November is Adoption Awareness Month, and it is an excellent time to highlight how some families and youth make the decision to be family for the rest of their lives. The path to adoption always has complex emotions and it is not an easy path at times as there are challenges to consider as many foster and adoptive youth have experienced the trauma of separation. To assist youth with healing, whether short-term in foster care or across the lifespan on the adoption journey, it is helpful for resource parents to become familiar with how youth with early developmental trauma best heal.

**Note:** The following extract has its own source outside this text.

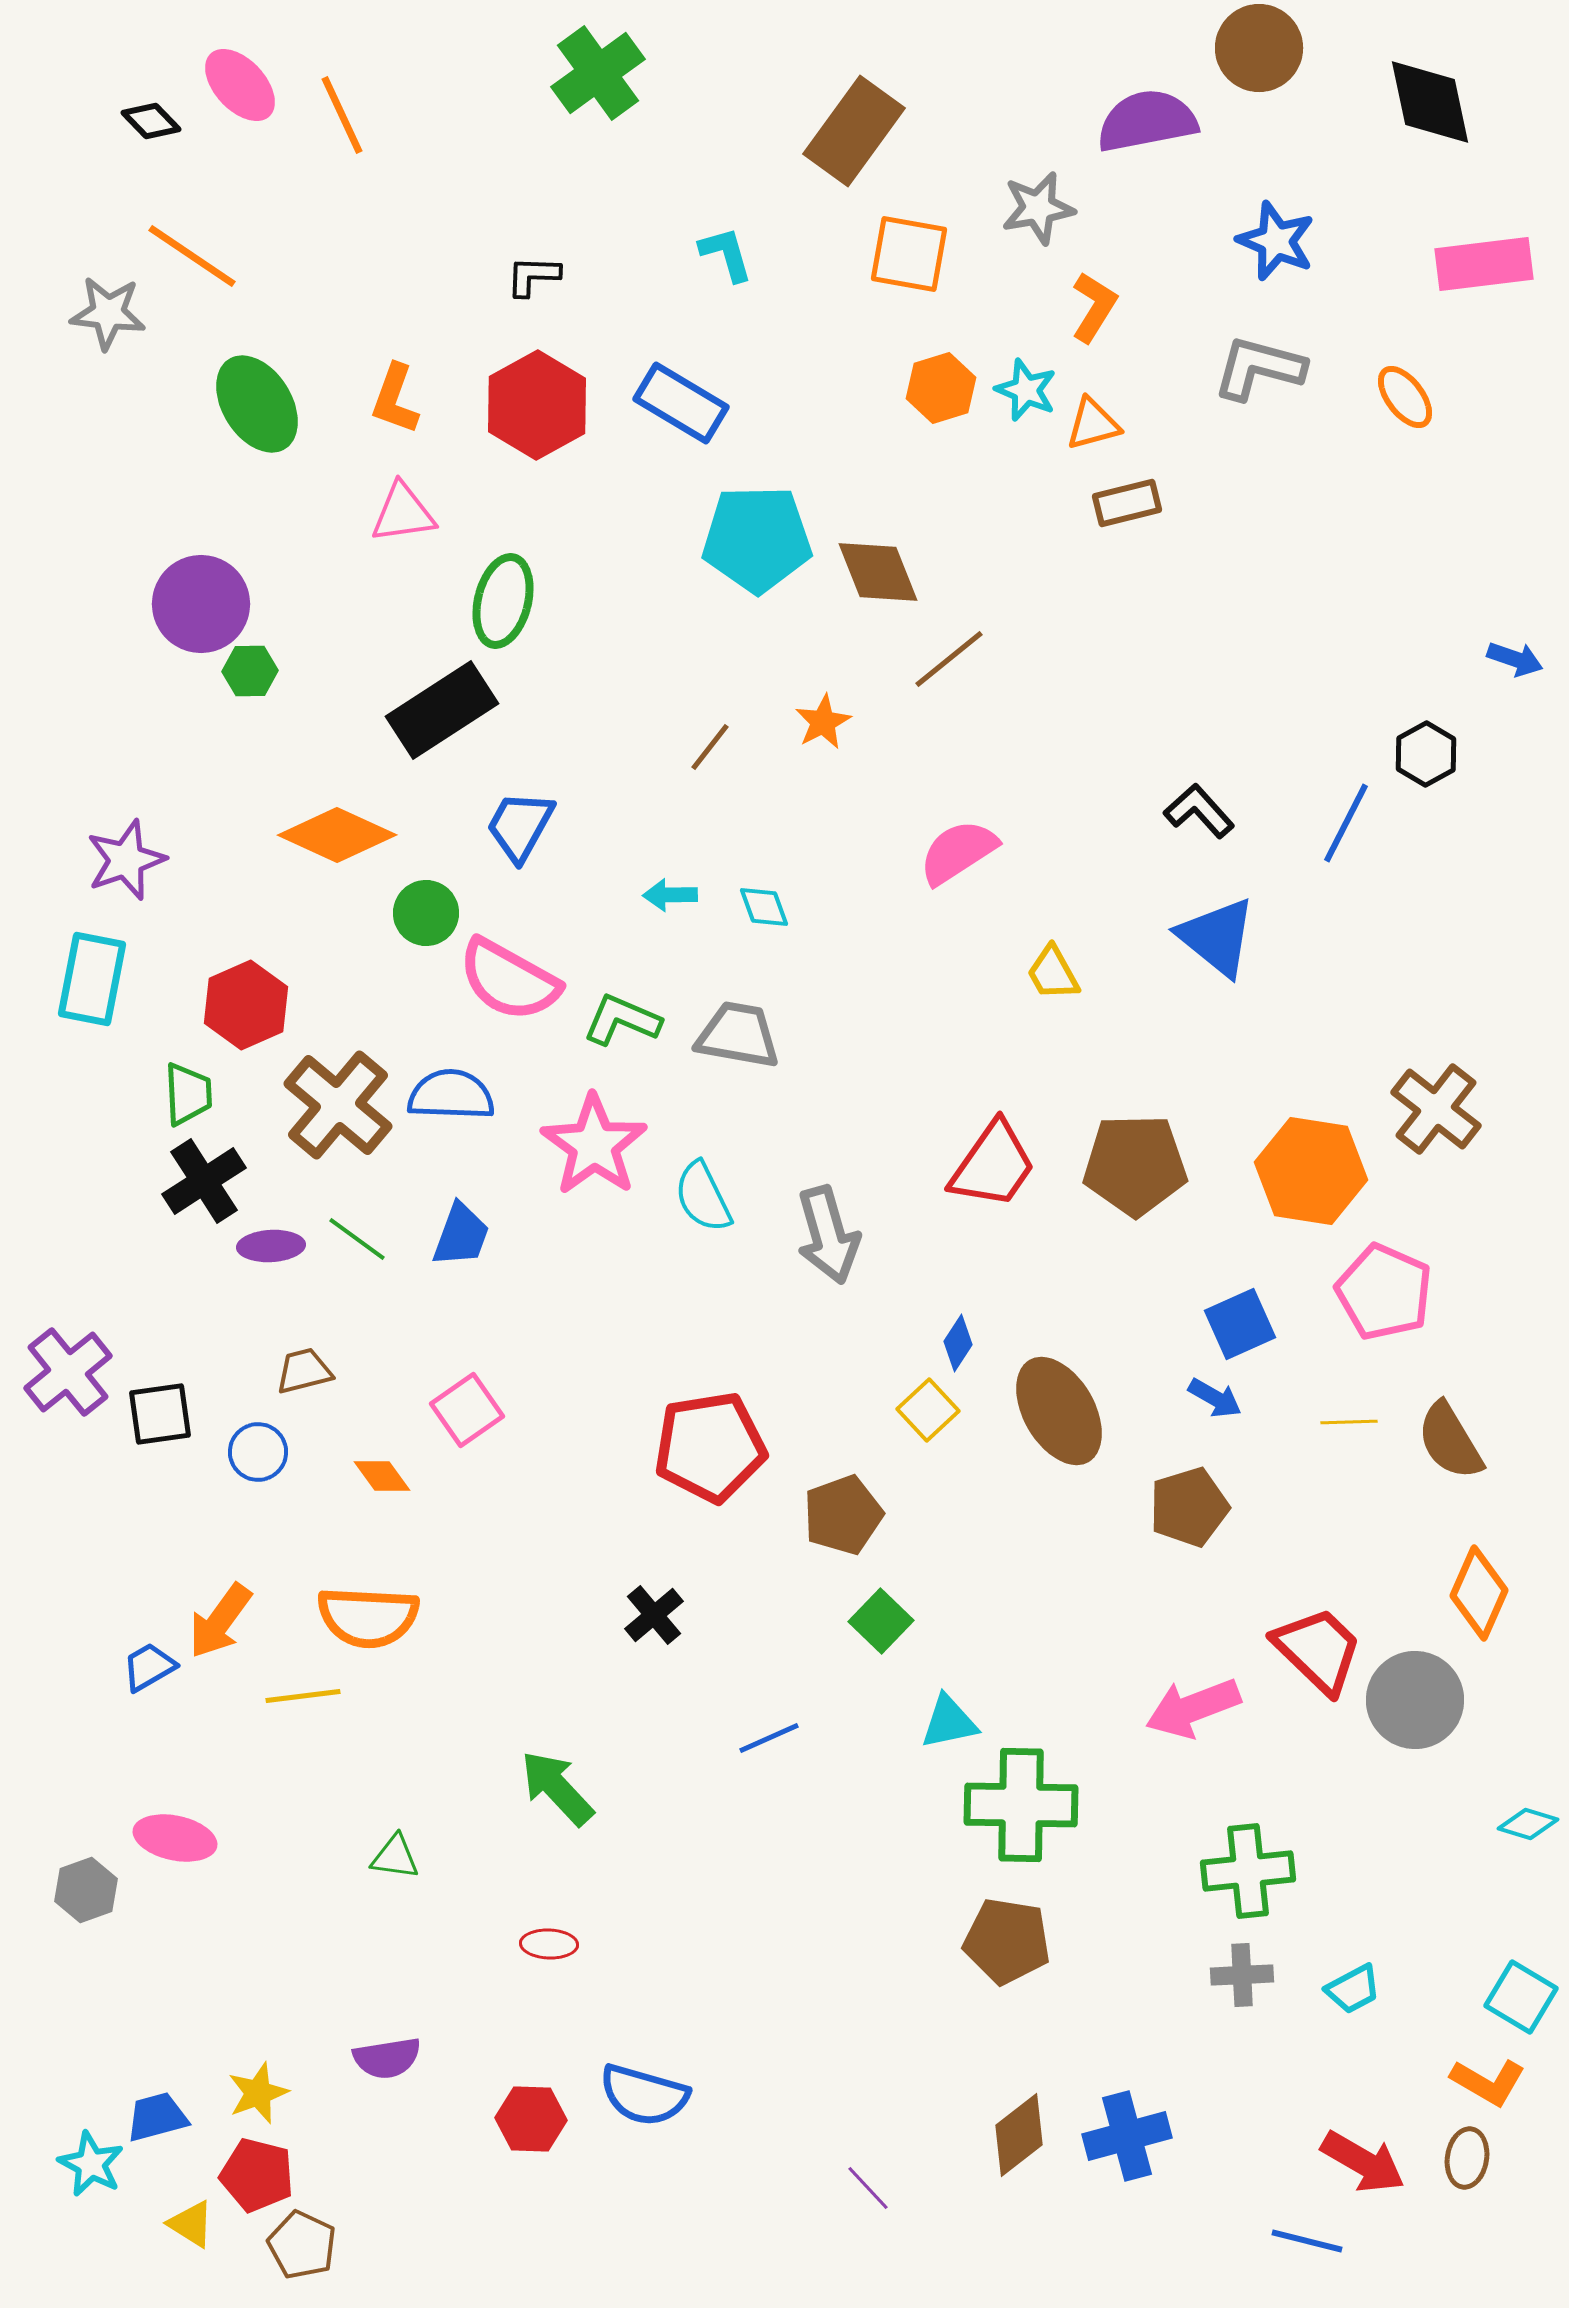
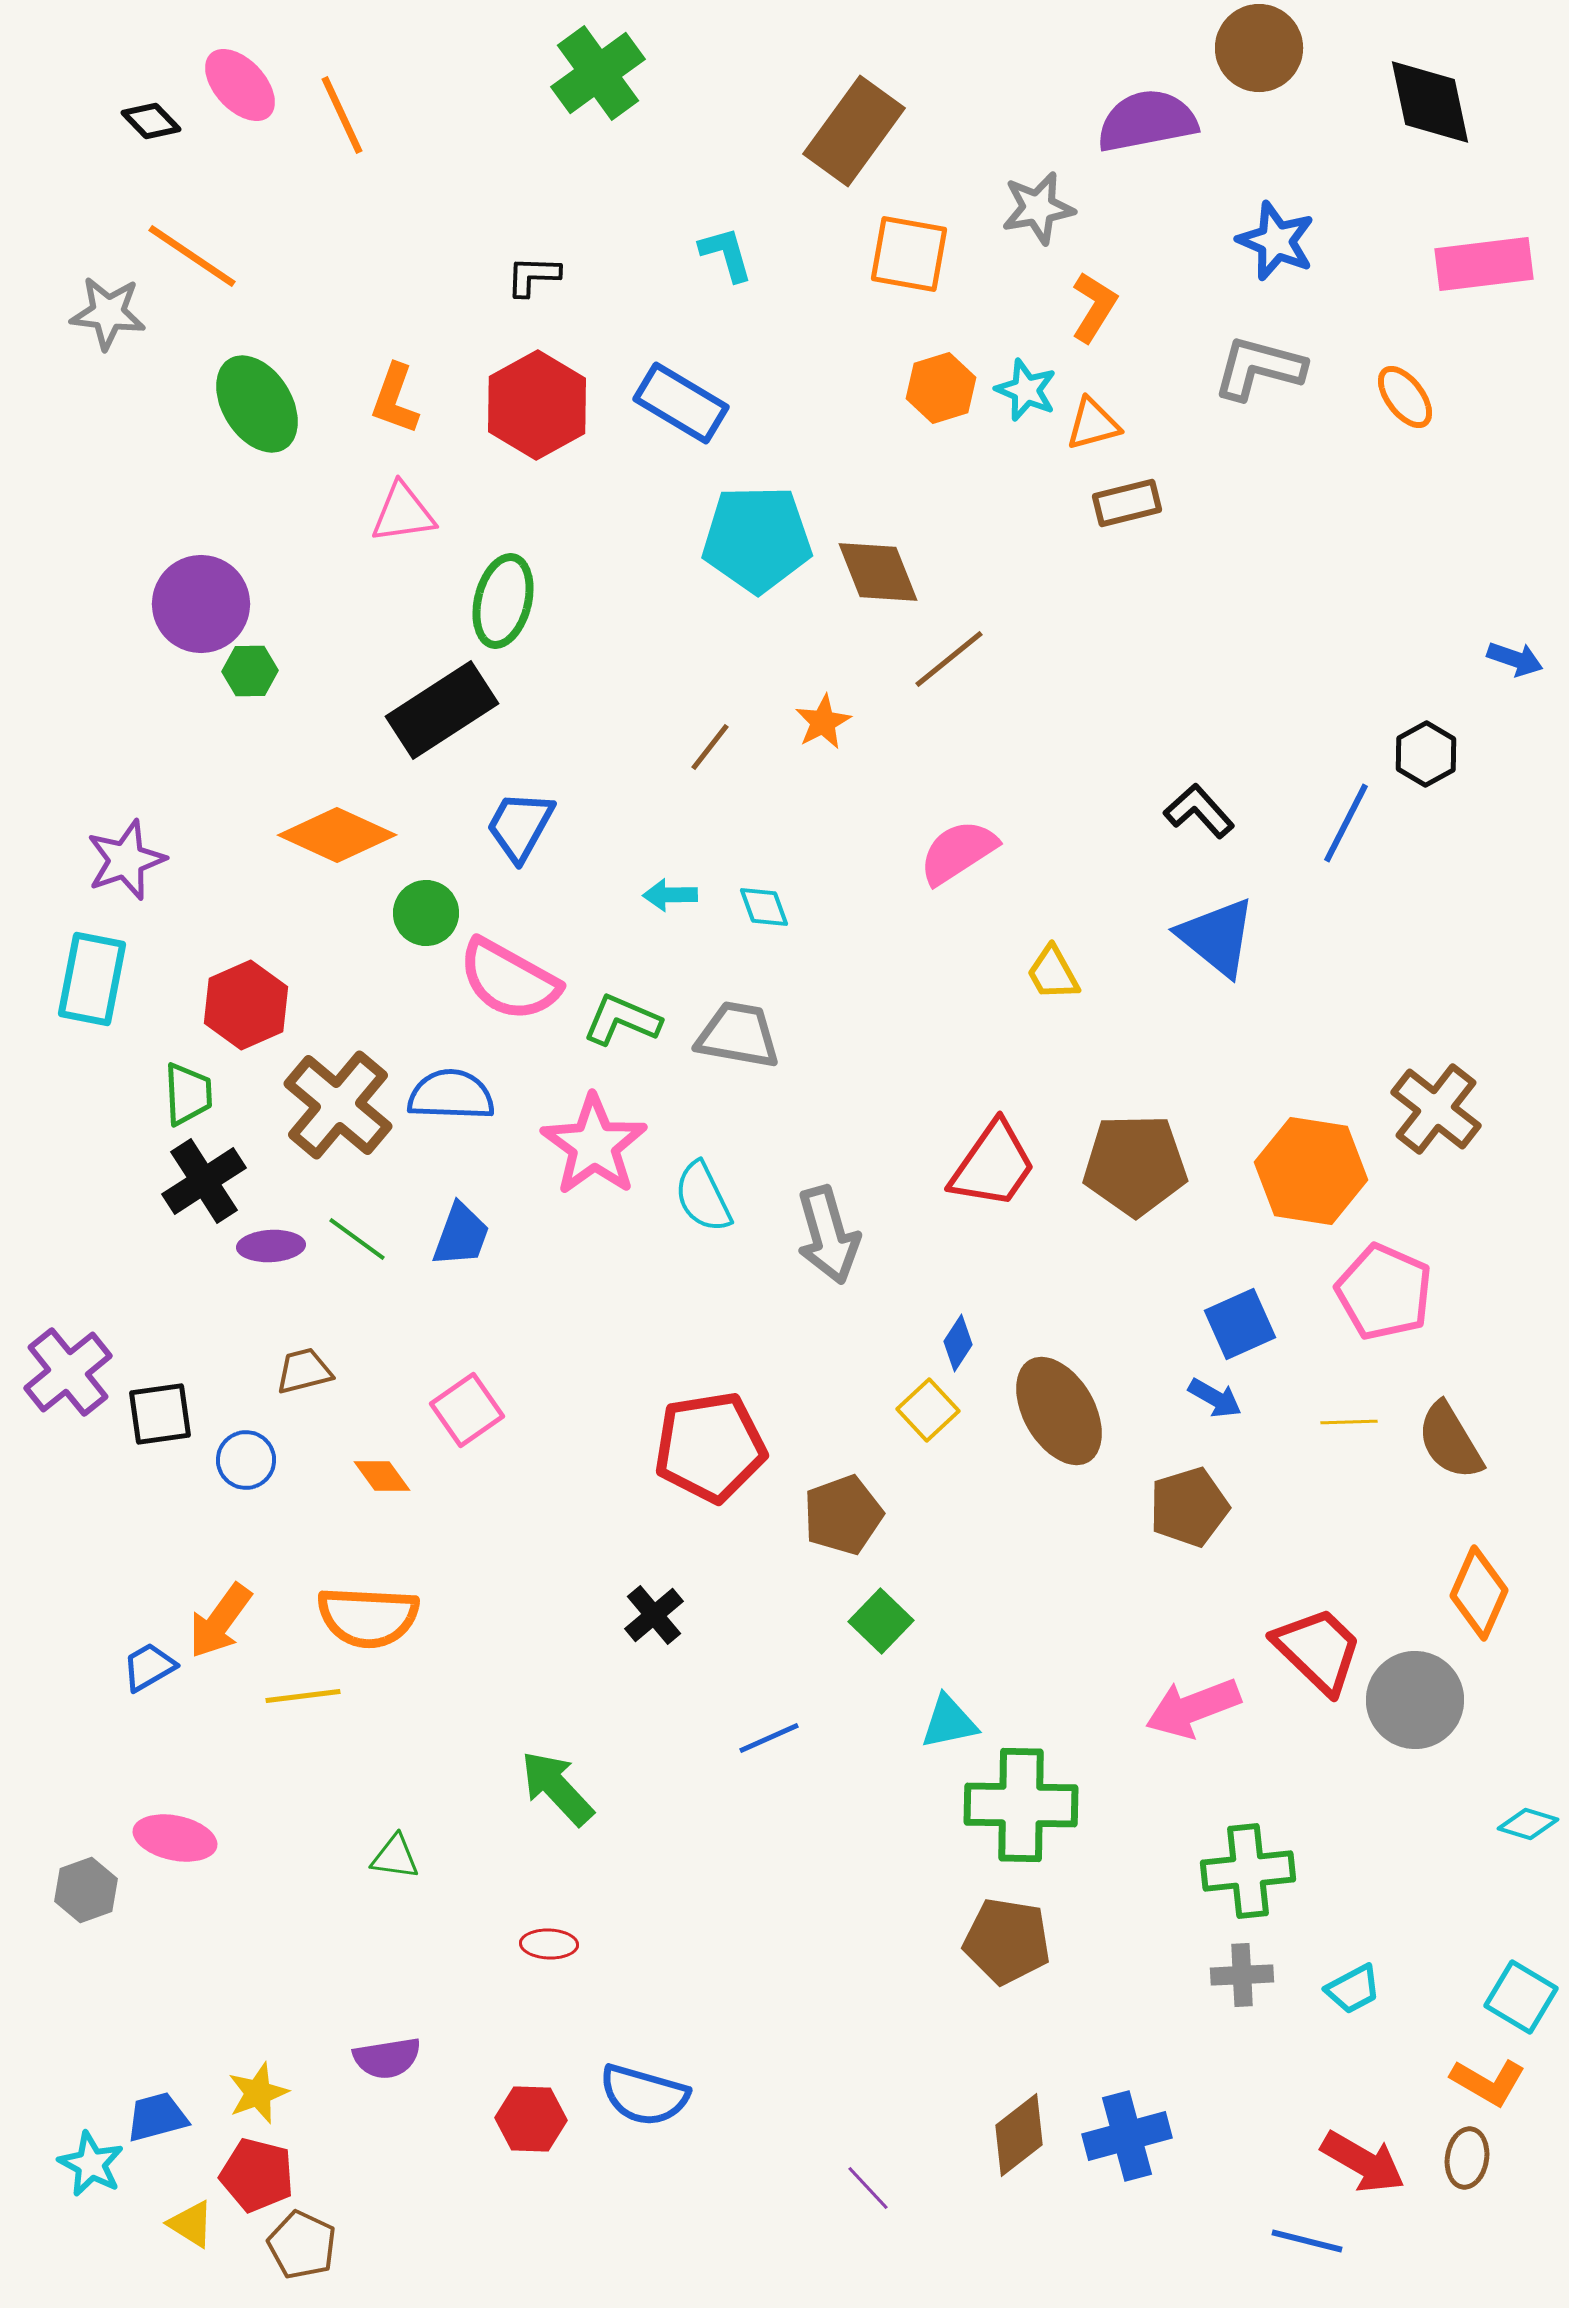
blue circle at (258, 1452): moved 12 px left, 8 px down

One strategy that specialists and therapists may use with foster/adoptive youth and their caregivers, is a ‘bottom up’ approach. When a child has experienced trauma early in their development, it is necessary to repair parts of the brain that have been impacted by early adverse childhood events. These children may present with sensory processing difficulties, or difficulty with arousal states, difficulty with their sleep patterns, particular taste and texture preferences, and unexplained somatic symptoms typically reflected in their heartrates, breathing, or ‘body flashbacks’ where they experience states of fear. In these situations, a ‘top down’ approach by talking through early events is rarely effective as the individual may not have a specific memory of an event to which a specialist or therapist would desensitize a youth to that traumatic memory. Therefore, caregivers of these youth need to support healing by providing support and nurturing home environments that promote resiliency when dealing with the normal rhythms of life both stressful and unexpected. To successfully promote healing, caregivers can seek to integrate brain breaks and regulating activities in the home, school and community that foster rhythm and repetition to calm the fear response in children. Examples of this may include prompting a youth to dance, to participate in drumming or swinging, or listening mindfully to music to retrain a sensitized brain stem. Over time, with consistent, predictable, patterned and frequent integration of these regulating activities, a youth gains mastery of their body’s stress response system and they are likely to be more able to engage in situations where they are expected to sit and think or reflect and learn.

The road to legal permanency for youth through adoption is often filled with challenging and sometimes confusing behaviors. As a foster or adoptive parent, it is helpful to be able to recognize when a child or youth may be dysregulated through no choice of their own. This means seeing that the challenging behaviors may come from a sensitized brain stem and that a child would do well if they could, but something is getting in the way for them. So be curious, be warm, and seek to understand what makes those specific situations so hard for the youth.